Clandestine In Delhi
Revealing local legends from hidden monuments, tucked away in unknown corners of the capital. Fascinating stories of sultans, begums, commoners and slaves consigned to oblivion
Tomb of Mohammad Shah, Lodi Garden: An octagonal tomb built of lime and stone whose dome springs from a 16-side drum, this tomb belonged to the third king of the Saiyyid dynasty, Sultan Mohammad Shah who ruled Delhi from 1443-45 CE. Built by his son Alauddin Alam Shah, it is locally known as Mubarak Khan Ka Gumbad. There are many graves inside but the identity of those buried in them is unknown.
Dadi Poti ka Gumbad, Hauz Khas: Built during the Lodi era (1451-1526 CE), this duo of tombs is known both as Dadi Poti ka Gumbad and Biwi Bandi ka Gumbad. According to local lore, a noble lady built the larger tomb for herself and the smaller one either for her poti (granddaughter) or bandi (serving lady and friend).
Chor Minar, Hauz Khas: This 13th-century minaret was built by Alauddin Khilji to strike fear in the hearts of the masses.
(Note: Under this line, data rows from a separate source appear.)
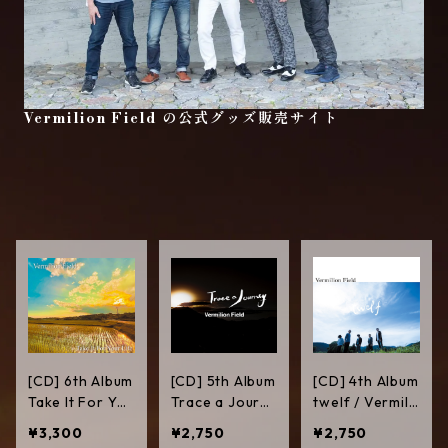
Vermilion Field の公式グッズ販売サイト
[CD] 6th Album
[CD] 5th Album
[CD] 4th Album
Take It For You
Trace a Journ
twelf / Vermili
e Life / Vermili
ey / Vermilion
on Field
¥3,300
¥2,750
¥2,750
on Field
Field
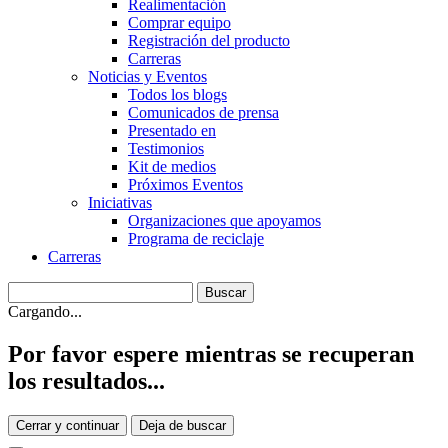
Realimentación
Comprar equipo
Registración del producto
Carreras
Noticias y Eventos
Todos los blogs
Comunicados de prensa
Presentado en
Testimonios
Kit de medios
Próximos Eventos
Iniciativas
Organizaciones que apoyamos
Programa de reciclaje
Carreras
Cargando...
Por favor espere mientras se recuperan
los resultados...
Cerrar y continuar
Deja de buscar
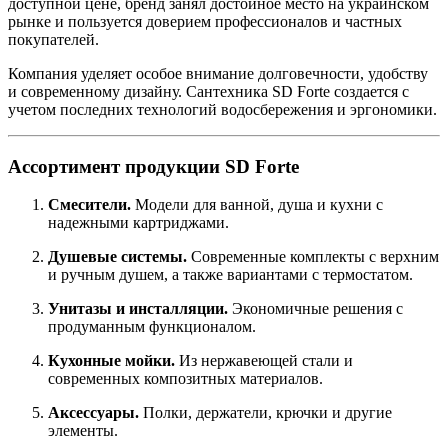
доступной цене, бренд занял достойное место на украинском
рынке и пользуется доверием профессионалов и частных
покупателей.
Компания уделяет особое внимание долговечности, удобству
и современному дизайну. Сантехника SD Forte создается с
учетом последних технологий водосбережения и эргономики.
Ассортимент продукции SD Forte
Смесители.
Модели для ванной, душа и кухни с
надежными картриджами.
Душевые системы.
Современные комплекты с верхним
и ручным душем, а также вариантами с термостатом.
Унитазы и инсталляции.
Экономичные решения с
продуманным функционалом.
Кухонные мойки.
Из нержавеющей стали и
современных композитных материалов.
Аксессуары.
Полки, держатели, крючки и другие
элементы.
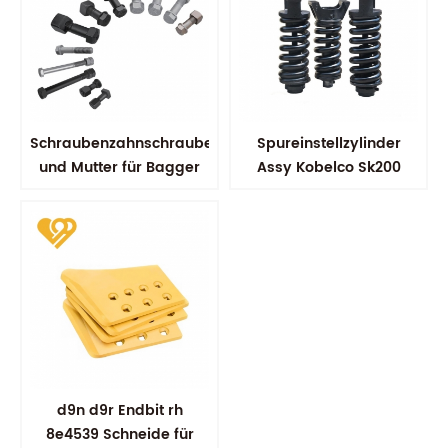
Schraubenzahnschraube
Spureinstellzylinder
und Mutter für Bagger
Assy Kobelco Sk200
d9n d9r Endbit rh
8e4539 Schneide für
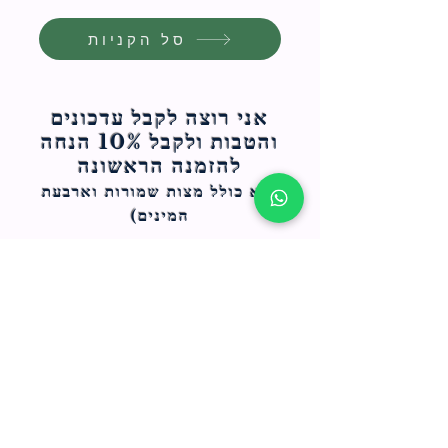
סל הקניות
אני רוצה לקבל עדכונים
והטבות ולקבל 10% הנחה
להזמנה הראשונה
(לא כולל מצות ש
מורות וארבעת
המינים)
ח
תחומי התעניינות
*
ו
מבצעים חמים בחנות
ב
ה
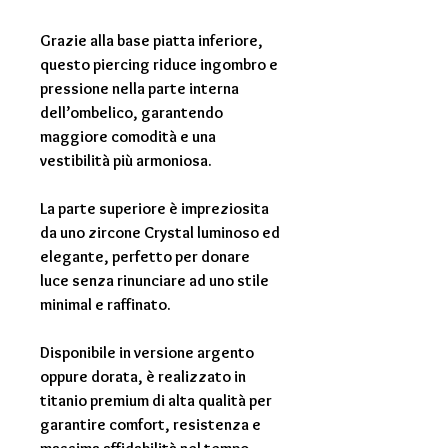
Grazie alla base piatta inferiore,
questo piercing riduce ingombro e
pressione nella parte interna
dell’ombelico, garantendo
maggiore comodità e una
vestibilità più armoniosa.
La parte superiore è impreziosita
da uno zircone Crystal luminoso ed
elegante, perfetto per donare
luce senza rinunciare ad uno stile
minimal e raffinato.
Disponibile in versione argento
oppure dorata, è realizzato in
titanio premium di alta qualità per
garantire comfort, resistenza e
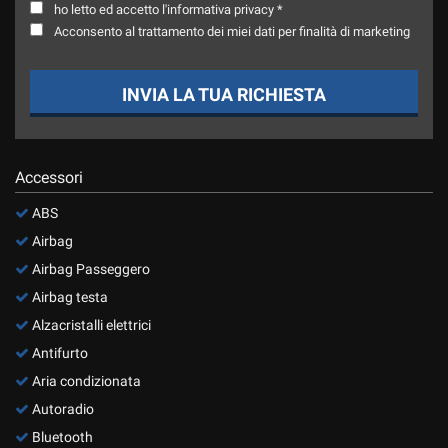
ho letto ed accetto l'informativa privacy *
Acconsento al trattamento dei miei dati per finalità di marketing
INVIA LA TUA RICHIESTA
Accessori
ABS
Airbag
Airbag Passeggero
Airbag testa
Alzacristalli elettrici
Antifurto
Aria condizionata
Autoradio
Bluetooth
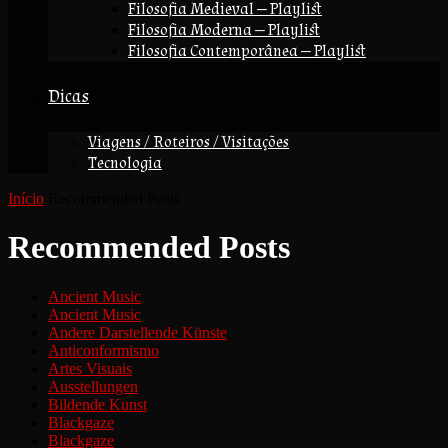
Filosofia Medieval — Playlist
Filosofia Moderna — Playlist
Filosofia Contemporânea — Playlist
Dicas
Viagens / Roteiros / Visitações
Tecnologia
Início
Recommended Posts
Recommended Posts
Ancient Music
Ancient Music
Andere Darstellende Künste
Anticonformismo
Artes Visuais
Ausstellungen
Bildende Kunst
Blackgaze
Blackgaze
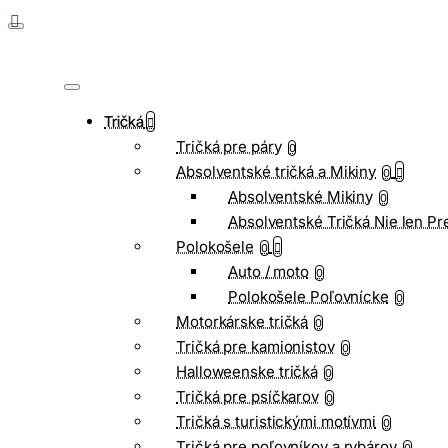
Tričká
Tričká pre páry
0
Absolventské tričká a Mikiny
0
Absolventské Mikiny
0
Absolventské Tričká Nie len Pr
Polokošele
0
Auto / moto
0
Polokošele Poľovnícke
0
Motorkárske tričká
0
Tričká pre kamionistov
0
Halloweenske tričká
0
Tričká pre psíčkarov
0
Tričká s turistickými motívmi
0
Tričká pre poľovníkov a rybárov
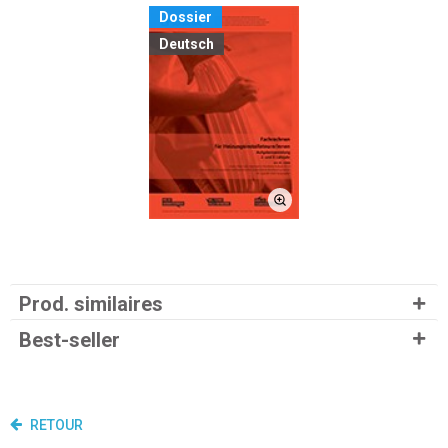
Dossier
Deutsch
Prod. similaires
Best-seller
RETOUR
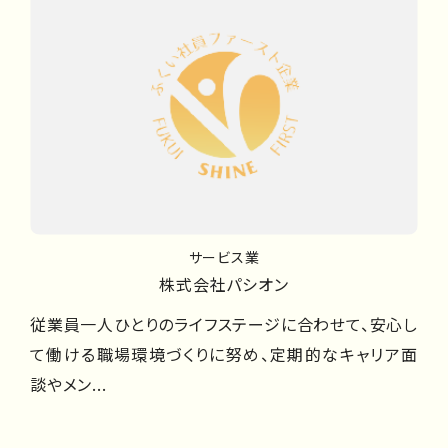
サービス業
株式会社パシオン
従業員一人ひとりのライフステージに合わせて、安心し
て働ける職場環境づくりに努め、定期的なキャリア面
談やメン...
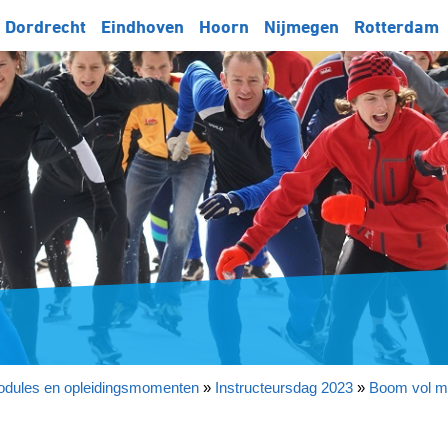
Dordrecht
Eindhoven
Hoorn
Nijmegen
Rotterdam
dules en opleidingsmomenten
»
Instructeursdag 2023
»
Boom vol m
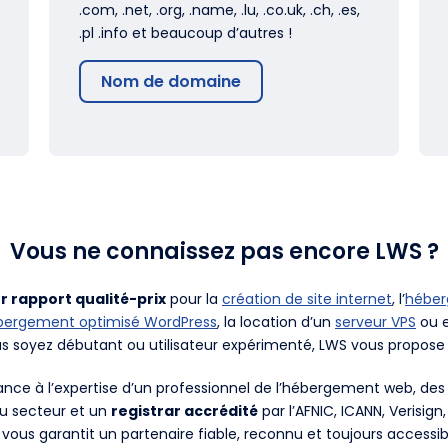
.com, .net, .org, .name, .lu, .co.uk, .ch, .es,
.pl .info et beaucoup d’autres !
Nom de domaine
Vous ne connaissez pas encore LWS ?
r rapport qualité-prix
pour la
création de site internet
, l’
hébe
bergement optimisé WordPress
, la location d’un
serveur VPS
ou e
us soyez débutant ou utilisateur expérimenté, LWS vous propose 
fiance à l’expertise d’un professionnel de l’hébergement web, d
du secteur et un
registrar accrédité
par l’AFNIC, ICANN, Verisign
 vous garantit un partenaire fiable, reconnu et toujours accessib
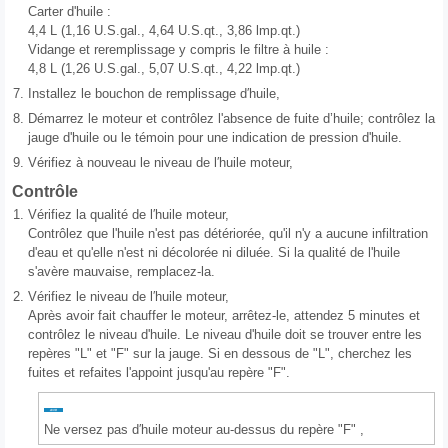
Carter d'huile :
4,4 L (1,16 U.S.gal., 4,64 U.S.qt., 3,86 lmp.qt.)
Vidange et reremplissage y compris le filtre à huile :
4,8 L (1,26 U.S.gal., 5,07 U.S.qt., 4,22 lmp.qt.)
7.
Installez le bouchon de remplissage d′huile,
8.
Démarrez le moteur et contrôlez l'absence de fuite d’huile; contrôlez la
jauge d'huile ou le témoin pour une indication de pression d'huile.
9.
Vérifiez à nouveau le niveau de l′huile moteur,
Contrôle
1.
Vérifiez la qualité de l′huile moteur,
Contrôlez que l'huile n'est pas détériorée, qu'il n'y a aucune infiltration
d'eau et qu'elle n'est ni décolorée ni diluée. Si la qualité de l'huile
s'avère mauvaise, remplacez-la.
2.
Vérifiez le niveau de l′huile moteur,
Après avoir fait chauffer le moteur, arrêtez-le, attendez 5 minutes et
contrôlez le niveau d'huile. Le niveau d'huile doit se trouver entre les
repères "L" et "F" sur la jauge. Si en dessous de "L", cherchez les
fuites et refaites l'appoint jusqu'au repère "F".
Ne versez pas d′huile moteur au-dessus du repère "F" ,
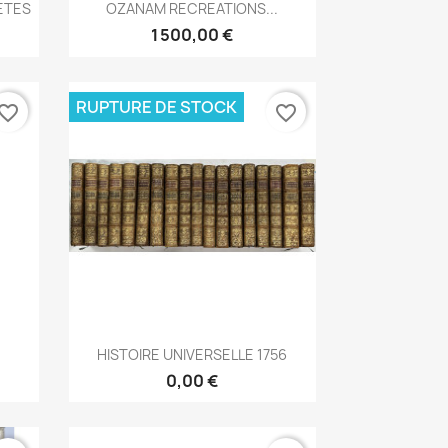
Aperçu rapide

ETES
OZANAM RECREATIONS...
1 500,00 €
RUPTURE DE STOCK
vorite_border
favorite_border
Aperçu rapide

HISTOIRE UNIVERSELLE 1756
0,00 €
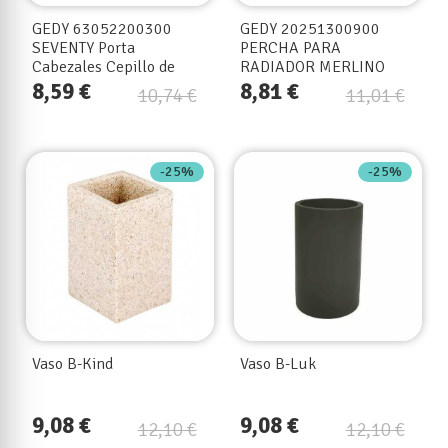
GEDY 63052200300
GEDY 20251300900
SEVENTY Porta
PERCHA PARA
Cabezales Cepillo de
RADIADOR MERLINO
Dientes Blanco
CROMO
8,59 €
8,81 €
10,74 €
11,01 €
-25%
-25%
Vaso B-Kind
Vaso B-Luk
9,08 €
9,08 €
12,10 €
12,10 €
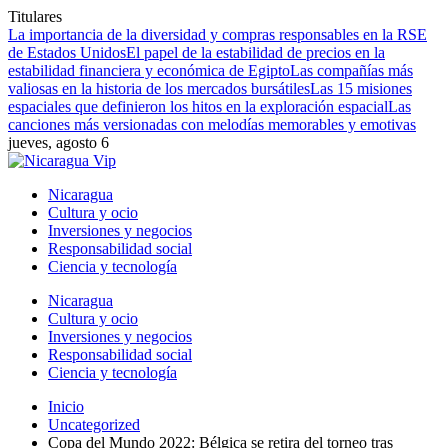
Titulares
La importancia de la diversidad y compras responsables en la RSE
de Estados Unidos
El papel de la estabilidad de precios en la
estabilidad financiera y económica de Egipto
Las compañías más
valiosas en la historia de los mercados bursátiles
Las 15 misiones
espaciales que definieron los hitos en la exploración espacial
Las
canciones más versionadas con melodías memorables y emotivas
jueves, agosto 6
Nicaragua
Cultura y ocio
Inversiones y negocios
Responsabilidad social
Ciencia y tecnología
Nicaragua
Cultura y ocio
Inversiones y negocios
Responsabilidad social
Ciencia y tecnología
Inicio
Uncategorized
Copa del Mundo 2022: Bélgica se retira del torneo tras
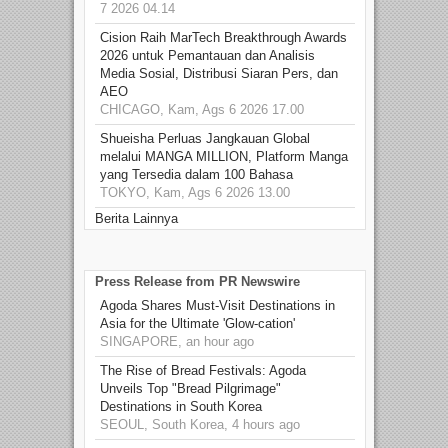
7 2026 04.14
Cision Raih MarTech Breakthrough Awards
2026 untuk Pemantauan dan Analisis
Media Sosial, Distribusi Siaran Pers, dan
AEO
CHICAGO, Kam, Ags 6 2026 17.00
Shueisha Perluas Jangkauan Global
melalui MANGA MILLION, Platform Manga
yang Tersedia dalam 100 Bahasa
TOKYO, Kam, Ags 6 2026 13.00
Berita Lainnya
Press Release from PR Newswire
Agoda Shares Must-Visit Destinations in
Asia for the Ultimate 'Glow-cation'
SINGAPORE, an hour ago
The Rise of Bread Festivals: Agoda
Unveils Top "Bread Pilgrimage"
Destinations in South Korea
SEOUL, South Korea, 4 hours ago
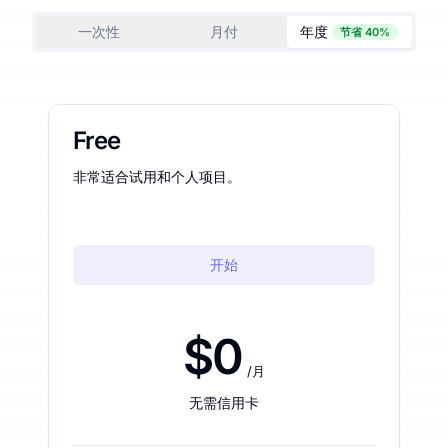
一次性
月付
年度
节省 40%
Free
非常适合试用和个人项目。
开始
$0
/月
无需信用卡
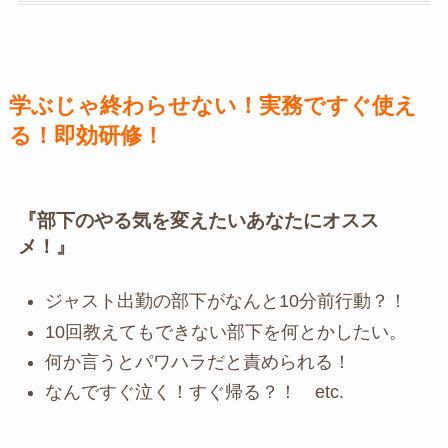
学ぶじゃ終わらせない！実務ですぐ使え
る！即効研修！
『部下のやる気を変えたいあなたにオスス
メ！』
ジャスト出勤の部下がなんと10分前行動？！
10回教えてもできない部下を何とかしたい。
何か言うとパワハラだと責められる！
なんですぐ泣く！すぐ帰る？！ etc.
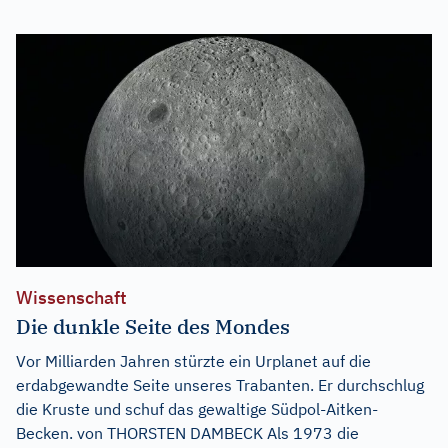
Wissenschaft
Die dunkle Seite des Mondes
Vor Milliarden Jahren stürzte ein Urplanet auf die
erdabgewandte Seite unseres Trabanten. Er durchschlug
die Kruste und schuf das gewaltige Südpol-Aitken-
Becken. von THORSTEN DAMBECK Als 1973 die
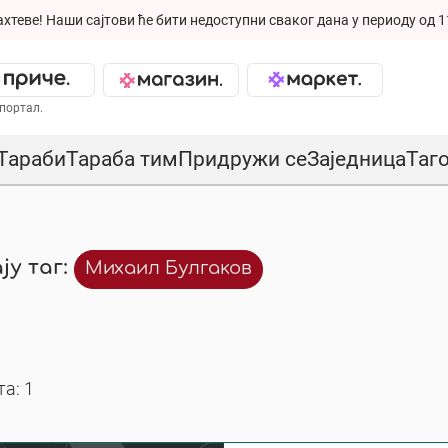
ахтеве!
Наши сајтови ће бити недоступни сваког дана у периоду од 1
портал.
Тараби
Тараба тим
Придружи се
Заједница
Таг
ју таг:
Михаил Булгаков
а: 1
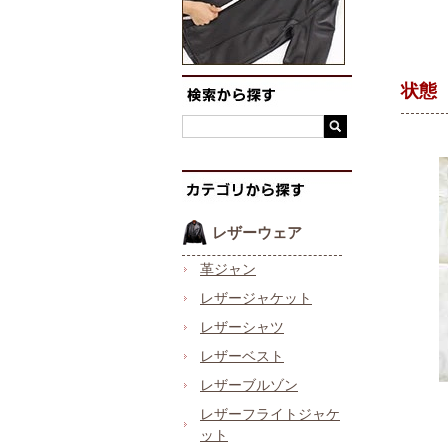
状態
レザーウェア
革ジャン
レザージャケット
レザーシャツ
レザーベスト
レザーブルゾン
レザーフライトジャケ
ット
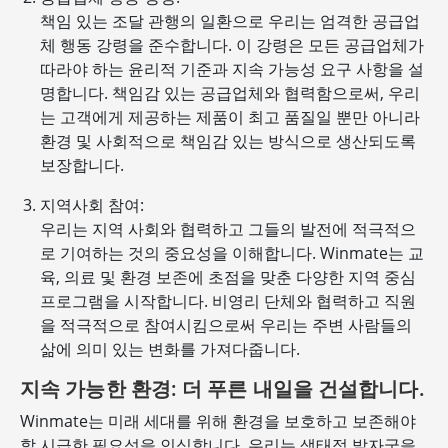
책임 있는 조달 관행의 일환으로 우리는 엄격한 공급업
체 행동 강령을 준수합니다. 이 강령은 모든 공급업체가
따라야 하는 윤리적 기준과 지속 가능성 요구 사항을 설
명합니다. 책임감 있는 공급업체와 협력함으로써, 우리
는 고객에게 제공하는 제품이 최고 품질일 뿐만 아니라
환경 및 사회적으로 책임감 있는 방식으로 생산되도록
보장합니다.
지역사회 참여:
우리는 지역 사회와 협력하고 그들의 발전에 적극적으
로 기여하는 것의 중요성을 이해합니다. Winmate는 교
육, 의료 및 환경 보존에 초점을 맞춘 다양한 지역 중심
프로그램을 시작합니다. 비영리 단체와 협력하고 직원
을 적극적으로 참여시킴으로써 우리는 주변 사람들의
삶에 의미 있는 변화를 가져다줍니다.
지속 가능한 환경: 더 푸른 내일을 건설합니다.
Winmate는 미래 세대를 위해 환경을 보호하고 보존해야
할 시급한 필요성을 인식합니다. 우리는 생태적 발자국을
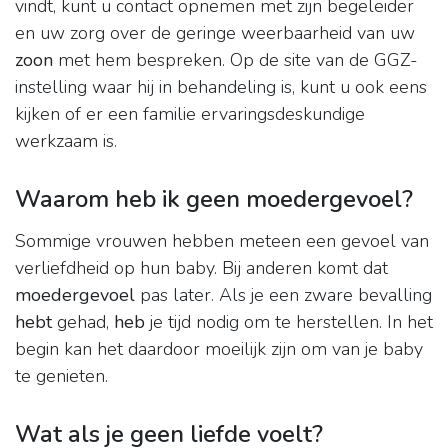
vindt, kunt u contact opnemen met zijn begeleider
en uw zorg over de geringe weerbaarheid van uw
zoon
met hem bespreken. Op de site van de GGZ-
instelling waar hij in behandeling is, kunt u ook eens
kijken of er een familie ervaringsdeskundige
werkzaam is.
Waarom heb ik geen moedergevoel?
Sommige vrouwen hebben meteen een gevoel van
verliefdheid op hun baby. Bij anderen komt dat
moedergevoel
pas later. Als je een zware bevalling
hebt
gehad,
heb
je tijd nodig om te herstellen. In het
begin kan het daardoor moeilijk zijn om van je baby
te genieten.
Wat als je geen liefde voelt?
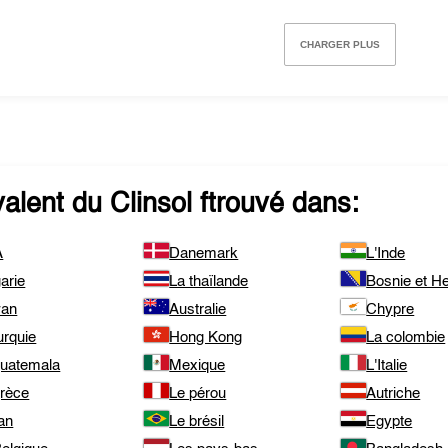
CHARGER PLUS
valent du
Clinsol
ftrouvé dans:
A
Danemark
L'Inde
arie
La thaïlande
Bosnie et H
wan
Australie
Chypre
urquie
Hong Kong
La colombie
guatemala
Mexique
L'Italie
grèce
Le pérou
Autriche
an
Le brésil
Egypte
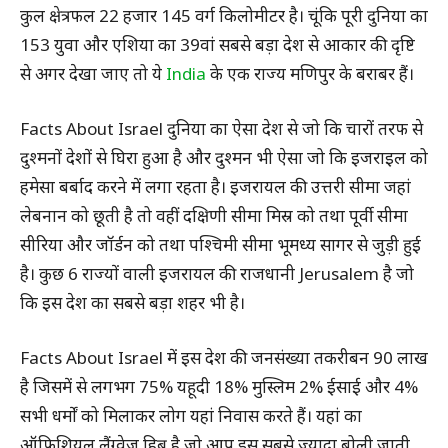
कुल क्षेत्रफल 22 हजार 145 वर्ग किलोमीटर है। चूंकि पूरी दुनिया का
153 युवा और एशिया का 39वां सबसे बड़ा देश से आकार की दृष्टि
से अगर देखा जाए तो ये
India
के एक राज्य मणिपुर के बराबर हैं।
Facts About Israel दुनिया का ऐसा देश से जो कि चारों तरफ से
दुश्मनों देशों से घिरा हुआ है और दुश्मन भी ऐसा जो कि इजराइल को
हमेसा बर्बाद करने में लगा रहता है। इजरायल की उत्तरी सीमा जहां
लेबनान को छूती है तो वहीं दक्षिणी सीमा मिस्र को तथा पूर्वी सीमा
सीरिया और जॉर्डन को तथा पश्चिमी सीमा भूमध्य सागर से जुड़ी हुई
है। कुछ 6 राज्यों वाली इजरायल की राजधानी Jerusalem है जो
कि इस देश का सबसे बड़ा शहर भी है।
Facts About Israel में इस देश की जनसंख्या तकरीबन 90 लाख
है जिसमें से लगभग 75% यहूदी 18% मुस्लिम 2% ईसाई और 4%
सभी धर्मों को मिलाकर लोग यहां निवास करते हैं। यहां का
ऑफिशियल लैंग्वेज हिब्रू है जो आप इस सबसे ज्यादा बोली जाती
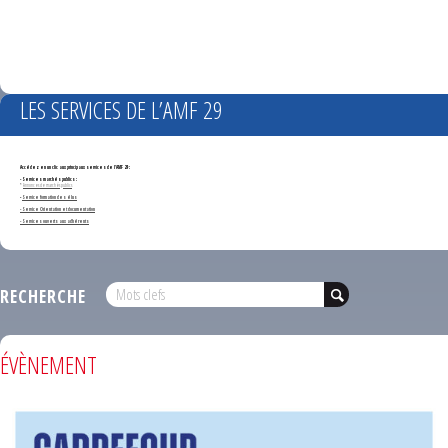
LES SERVICES DE L’AMF 29
Accédez en un clic aux principaux services de l'AMF 29 :
- Services marchés publics :
*
Annonces de marchés publics
-
Service formation des élus
- Service Orientation et documentation
- Services ouverts aux adhérents
RECHERCHE
ÉVÈNEMENT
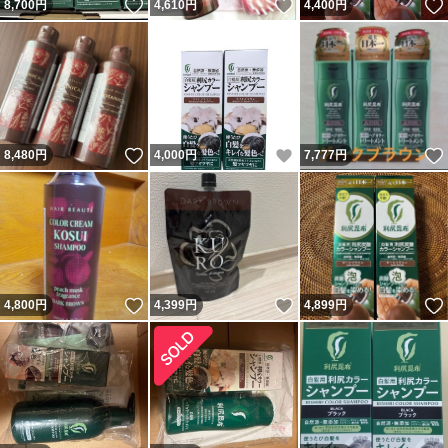
いいね！
いいね！
8,700
円
4,610
円
4,400
円
いいね！
いいね！
8,480
円
4,000
円
7,777
円
いいね！
いいね！
4,800
円
4,399
円
4,899
円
As per legend, the 225 holes in the tower were used to exhibit the severed heads of thieves.
Jami Masjid, Firoz Shah Kotla: The mosque, built in 1354 CE, was so grand that Timur ordered a similar one to be made in Samarqand. Today not much of it remains. The entrance door of the mosque faces north, as the Yamuna flows very close to its eastern walls. Prayers are offered here daily until today.